И еще раз поклонилась. Встал с лавки Герасим и молча отдал Арине поклон.
К хозяйке тетка Арина подошла, поликовалась с ней трижды, крест-накрест, со щеки на щеку, и тотчас затараторила:
— Здоровенько ли поживаешь, Филиппьевна? Ну вот, матка, за твою простоту да за твою доброту воззрил Господь на тебя радостным оком своим. Какого дорогого гостя, сударыня моя, дождалась!.. Вот уж, как молвится, не светило, не горело, да вдруг припекло. Родной-эт твой, притоманный-эт твой, и вживе-то его не чаял никто, и память-то об нем извелась совсем, а он, сердечный, гля-кось, да вон поди, ровно из гроба восстал, ровно из мертвых воскрес, ровно с неба свалился, ровно из яичка вылупился… Ах ты, матушка, матушка, сударыня ты моя, Пелагея Филиппьевна!.. Какую радость-то тебе Бог послал, какую радость-то!.. Теперь, матка, все печали да болести в землю, могута в тело, душа заживо к Богу… Жить тебе, сударыня, да богатеть, добра наживать, а лиха избывать… Дай тебе Царица Небесная жить сто годов, нажить сто коров, меренков стаю, овец полон хлев, свиней подмостье, кошек шесток… Даст Бог, большачок-от[273] твой, сударыня, опять тягло примет, опять возьмется за сошку, за кривую ножку. Подай вам Господи прибыли хлебной в поле ужином, на гумне умолотом, в сусеке спором, в квашне всходом… Из колоска бы тебе, Филиппьевна, осьмина, из единого зернышка каравай.
И смолкла на минуту дух перевести.
— Садись, Арина Исаишна, гостья будешь, — обычный привет сказала ей Пелагея Филиппьевна.
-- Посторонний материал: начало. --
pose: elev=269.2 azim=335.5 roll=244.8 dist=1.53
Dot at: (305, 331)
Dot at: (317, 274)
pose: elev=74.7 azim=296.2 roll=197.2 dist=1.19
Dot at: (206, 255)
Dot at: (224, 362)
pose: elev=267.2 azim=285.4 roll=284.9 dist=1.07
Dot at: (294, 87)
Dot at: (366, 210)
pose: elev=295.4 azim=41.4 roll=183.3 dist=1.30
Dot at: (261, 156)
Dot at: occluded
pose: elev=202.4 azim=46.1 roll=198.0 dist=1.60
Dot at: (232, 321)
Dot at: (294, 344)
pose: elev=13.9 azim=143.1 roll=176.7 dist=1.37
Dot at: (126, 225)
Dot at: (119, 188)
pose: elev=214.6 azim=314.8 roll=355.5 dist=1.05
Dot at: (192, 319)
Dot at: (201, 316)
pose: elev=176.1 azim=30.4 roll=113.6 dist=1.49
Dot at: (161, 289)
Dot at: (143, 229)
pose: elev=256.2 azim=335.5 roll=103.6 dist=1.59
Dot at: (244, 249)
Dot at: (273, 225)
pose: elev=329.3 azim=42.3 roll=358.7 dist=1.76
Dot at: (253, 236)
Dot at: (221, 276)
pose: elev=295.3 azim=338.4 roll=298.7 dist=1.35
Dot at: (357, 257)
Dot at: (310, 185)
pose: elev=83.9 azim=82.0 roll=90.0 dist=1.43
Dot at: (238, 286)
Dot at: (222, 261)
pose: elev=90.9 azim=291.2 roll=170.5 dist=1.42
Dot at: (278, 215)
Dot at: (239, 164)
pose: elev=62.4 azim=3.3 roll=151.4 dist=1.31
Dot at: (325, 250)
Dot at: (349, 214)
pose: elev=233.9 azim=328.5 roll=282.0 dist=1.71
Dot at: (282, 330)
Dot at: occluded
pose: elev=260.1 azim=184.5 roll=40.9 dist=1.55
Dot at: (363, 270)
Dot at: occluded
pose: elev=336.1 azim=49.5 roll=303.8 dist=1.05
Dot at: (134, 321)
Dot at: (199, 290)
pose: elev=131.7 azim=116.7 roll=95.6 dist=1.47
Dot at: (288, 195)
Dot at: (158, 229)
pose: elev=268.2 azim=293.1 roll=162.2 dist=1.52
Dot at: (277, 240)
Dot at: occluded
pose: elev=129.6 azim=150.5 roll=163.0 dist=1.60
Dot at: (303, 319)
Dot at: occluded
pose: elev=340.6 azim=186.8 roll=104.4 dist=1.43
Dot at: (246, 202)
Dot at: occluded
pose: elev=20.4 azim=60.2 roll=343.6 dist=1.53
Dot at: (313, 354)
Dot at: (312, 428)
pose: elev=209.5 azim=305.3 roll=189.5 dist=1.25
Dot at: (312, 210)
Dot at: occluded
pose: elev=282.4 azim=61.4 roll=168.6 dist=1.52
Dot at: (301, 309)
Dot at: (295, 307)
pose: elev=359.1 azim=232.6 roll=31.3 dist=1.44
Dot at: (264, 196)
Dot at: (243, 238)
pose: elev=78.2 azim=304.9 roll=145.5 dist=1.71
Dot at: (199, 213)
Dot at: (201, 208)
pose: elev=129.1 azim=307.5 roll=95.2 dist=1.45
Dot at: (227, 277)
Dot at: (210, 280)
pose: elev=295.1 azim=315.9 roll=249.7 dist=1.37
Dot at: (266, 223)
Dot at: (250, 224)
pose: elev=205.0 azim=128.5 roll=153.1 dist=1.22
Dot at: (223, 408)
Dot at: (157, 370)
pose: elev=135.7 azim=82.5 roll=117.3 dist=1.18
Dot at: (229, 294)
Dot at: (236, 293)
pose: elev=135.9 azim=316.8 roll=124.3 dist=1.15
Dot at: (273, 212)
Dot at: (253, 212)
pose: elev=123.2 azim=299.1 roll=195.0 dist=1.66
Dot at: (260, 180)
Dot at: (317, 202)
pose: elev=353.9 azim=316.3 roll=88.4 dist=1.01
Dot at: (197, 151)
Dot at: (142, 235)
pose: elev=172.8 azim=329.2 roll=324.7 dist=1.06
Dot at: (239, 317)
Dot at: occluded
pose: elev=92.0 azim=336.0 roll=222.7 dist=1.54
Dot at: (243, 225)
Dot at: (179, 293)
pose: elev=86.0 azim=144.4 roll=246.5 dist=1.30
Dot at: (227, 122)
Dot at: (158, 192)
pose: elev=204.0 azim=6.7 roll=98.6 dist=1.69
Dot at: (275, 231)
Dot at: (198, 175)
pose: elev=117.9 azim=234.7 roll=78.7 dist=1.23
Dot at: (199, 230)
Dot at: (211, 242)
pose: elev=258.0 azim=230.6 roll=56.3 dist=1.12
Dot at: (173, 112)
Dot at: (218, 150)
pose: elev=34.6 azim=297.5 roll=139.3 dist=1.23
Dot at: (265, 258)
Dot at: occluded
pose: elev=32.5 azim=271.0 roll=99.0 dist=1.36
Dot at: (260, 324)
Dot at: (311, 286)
О том помышляла хозяйка, чтобы как-нибудь поскорей спровадить незваную гостью, но нельзя же было не попросить ее садиться. Так не водится. Опять же и того опасалась Пелагея Филиппьевна, что не пригласи она присесть первую по всему околотку вестовщицу, так она таких сплетен про нее назвонит, что хуже нельзя и придумать.
— Напрасно, мать моя, беспокоишь себя. Не устала я, сударыня, сидела все, — отвечала тетка Арина и повела приветы с причитаньями.
Не надивуется Пелагея Филиппьевна сладким речам первой по деревне зубоскальницы, злой пересмешницы, самой вздорной и задорной бабенки. С той поры как разорились Чубаловы, ни от одной из своих и окольных баб таких насмешек и брани они не слыхивали, таких обид и нападок не испытывали, как от разудалой солдатки Арины Исаишны. А сколько ребятишки терпели от ее ехидства.
Наговорив с три короба добрых пожеланий, тетка Арина ловко повернулась осередь избы и, бойким взглядом окинув Герасима Силыча, спросила его нараспев умильным голосом со слащавой улыбкой:
— А вы меня не признаете, Герасим Силыч? Не узнали меня?
— Не могу признать, — сухо ответил Герасим.
— Как же это так, сударь мой? — молвила тетка Арина, ближе и ближе к нему подступая. — Да вы вглядитесь-ка в меня хорошенько… Как бы, кажись, меня не узнать, хоть и много с тех пор воды утекло, как вы нашу деревню покинули? Неужто не узнали?
— Нет, — с досады хмуря лоб, отрывисто ответил Герасим. — Не могу вас признать.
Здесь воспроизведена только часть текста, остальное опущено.